[PATCH v22 6/8] crash: hotplug support for kexec_load()
Sourabh Jain
sourabhjain at linux.ibm.com
Mon May 8 23:56:23 PDT 2023
On 04/05/23 04:11, Eric DeVolder wrote:
> The hotplug support for kexec_load() requires coordination with
> userspace, and therefore a little extra help from the kernel to
> facilitate the coordination.
>
> In the absence of the solution contained within this particular
> patch, if a kdump capture kernel is loaded via kexec_load() syscall,
> then the crash hotplug logic would find the segment containing the
> elfcorehdr, and upon a hotplug event, rewrite the elfcorehdr. While
> generally speaking that is the desired behavior and outcome, a
> problem arises from the fact that if the kdump image includes a
> purgatory that performs a digest checksum, then that check would
> fail (because the elfcorehdr was changed), and the capture kernel
> would fail to boot and no kdump occur.
>
> Therefore, what is needed is for the userspace kexec-tools to
> indicate to the kernel whether or not the supplied kdump image/
> elfcorehdr can be modified (because the kexec-tools excludes the
> elfcorehdr from the digest, and sizes the elfcorehdr memory buffer
> appropriately).
>
> To solve these problems, this patch introduces:
> - a new kexec flag KEXEC_UPATE_ELFCOREHDR to indicate that it is
> safe for the kernel to modify the elfcorehdr (because kexec-tools
> has excluded the elfcorehdr from the digest).
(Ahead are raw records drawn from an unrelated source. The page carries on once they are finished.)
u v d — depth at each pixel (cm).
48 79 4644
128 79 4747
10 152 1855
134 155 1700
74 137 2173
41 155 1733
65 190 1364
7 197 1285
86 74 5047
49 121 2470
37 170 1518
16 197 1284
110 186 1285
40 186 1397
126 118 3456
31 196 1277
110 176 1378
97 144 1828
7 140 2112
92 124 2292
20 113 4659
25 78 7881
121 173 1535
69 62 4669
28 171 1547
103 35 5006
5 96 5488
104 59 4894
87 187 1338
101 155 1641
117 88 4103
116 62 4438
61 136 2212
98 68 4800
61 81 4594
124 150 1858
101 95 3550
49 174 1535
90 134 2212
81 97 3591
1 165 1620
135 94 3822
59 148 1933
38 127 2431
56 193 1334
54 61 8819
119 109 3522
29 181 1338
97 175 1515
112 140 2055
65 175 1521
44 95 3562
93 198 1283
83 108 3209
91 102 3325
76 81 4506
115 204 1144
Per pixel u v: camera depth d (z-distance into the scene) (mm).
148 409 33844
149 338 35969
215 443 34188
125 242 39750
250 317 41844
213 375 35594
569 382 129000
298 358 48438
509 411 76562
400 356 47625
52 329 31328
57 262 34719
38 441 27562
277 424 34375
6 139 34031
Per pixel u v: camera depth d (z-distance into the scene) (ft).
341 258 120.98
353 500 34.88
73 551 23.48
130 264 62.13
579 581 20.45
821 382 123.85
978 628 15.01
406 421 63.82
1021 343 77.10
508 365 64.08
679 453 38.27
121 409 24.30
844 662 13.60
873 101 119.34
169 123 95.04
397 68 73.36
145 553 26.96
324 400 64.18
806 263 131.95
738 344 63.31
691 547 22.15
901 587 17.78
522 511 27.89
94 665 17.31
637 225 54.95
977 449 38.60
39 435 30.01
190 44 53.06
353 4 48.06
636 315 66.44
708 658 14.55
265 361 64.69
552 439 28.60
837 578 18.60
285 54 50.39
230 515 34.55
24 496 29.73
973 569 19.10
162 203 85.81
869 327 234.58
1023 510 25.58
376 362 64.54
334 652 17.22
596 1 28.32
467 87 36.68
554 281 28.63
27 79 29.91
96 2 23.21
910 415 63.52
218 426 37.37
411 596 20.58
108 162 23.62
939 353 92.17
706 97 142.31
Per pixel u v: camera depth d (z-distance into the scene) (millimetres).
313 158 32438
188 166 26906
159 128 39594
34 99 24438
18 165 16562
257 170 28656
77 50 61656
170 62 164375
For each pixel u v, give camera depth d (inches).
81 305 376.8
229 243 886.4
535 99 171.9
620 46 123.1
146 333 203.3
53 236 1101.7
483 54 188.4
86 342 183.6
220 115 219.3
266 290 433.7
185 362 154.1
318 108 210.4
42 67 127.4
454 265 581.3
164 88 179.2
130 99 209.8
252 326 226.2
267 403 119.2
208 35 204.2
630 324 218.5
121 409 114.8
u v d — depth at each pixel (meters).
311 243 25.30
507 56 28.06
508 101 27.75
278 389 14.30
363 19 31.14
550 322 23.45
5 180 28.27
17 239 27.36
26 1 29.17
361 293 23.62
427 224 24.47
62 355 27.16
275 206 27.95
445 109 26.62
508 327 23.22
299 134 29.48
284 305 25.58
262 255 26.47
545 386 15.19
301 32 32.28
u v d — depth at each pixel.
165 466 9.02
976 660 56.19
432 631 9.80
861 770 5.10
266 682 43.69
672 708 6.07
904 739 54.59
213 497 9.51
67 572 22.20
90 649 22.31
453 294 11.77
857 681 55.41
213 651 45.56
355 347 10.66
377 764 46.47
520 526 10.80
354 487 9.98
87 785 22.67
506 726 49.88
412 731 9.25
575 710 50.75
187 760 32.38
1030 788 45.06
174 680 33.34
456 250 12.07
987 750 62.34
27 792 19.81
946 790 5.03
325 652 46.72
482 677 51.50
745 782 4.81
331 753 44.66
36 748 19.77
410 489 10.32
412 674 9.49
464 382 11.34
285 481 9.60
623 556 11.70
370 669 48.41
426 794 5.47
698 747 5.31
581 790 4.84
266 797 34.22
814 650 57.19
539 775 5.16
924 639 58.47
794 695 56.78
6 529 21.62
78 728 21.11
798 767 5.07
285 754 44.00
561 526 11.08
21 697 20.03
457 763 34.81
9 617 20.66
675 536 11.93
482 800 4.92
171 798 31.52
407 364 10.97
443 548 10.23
> - the /sys/kernel/crash_elfcorehdr_size node to communicate to
> kexec-tools what the preferred size of the elfcorehdr memory buffer
> should be in order to accommodate hotplug changes.
> - The sysfs crash_hotplug nodes (ie.
> /sys/devices/system/[cpu|memory]/crash_hotplug) are now dynamic in
> that they examine kexec_file_load() vs kexec_load(), and when
> kexec_load(), whether or not KEXEC_UPDATE_ELFCOREHDR is in effect.
> This is critical so that the udev rule processing of crash_hotplug
> indicates correctly (ie. the userspace unload-then-load of the
> kdump of the kdump image can be skipped, or not).
>
> With this patch in place, I believe the following statements to be true
> (with local testing to verify):
>
> - For systems which have these kernel changes in place, but not the
> corresponding changes to the crash hot plug udev rules and
> kexec-tools, (ie "older" systems) those systems will continue to
> unload-then-load the kdump image, as has always been done. The
> kexec-tools will not set KEXEC_UPDATE_ELFCOREHDR.
> - For systems which have these kernel changes in place and the proposed
> udev rule changes in place, but not the kexec-tools changes in place:
> - the use of kexec_load() will not set KEXEC_UPDATE_ELFCOREHDR and
> so the unload-then-reload of kdump image will occur (the sysfs
> crash_hotplug nodes will show 0).
> - the use of kexec_file_load() will permit sysfs crash_hotplug nodes
> to show 1, and the kernel will modify the elfcorehdr directly. And
> with the udev changes in place, the unload-then-load will not occur!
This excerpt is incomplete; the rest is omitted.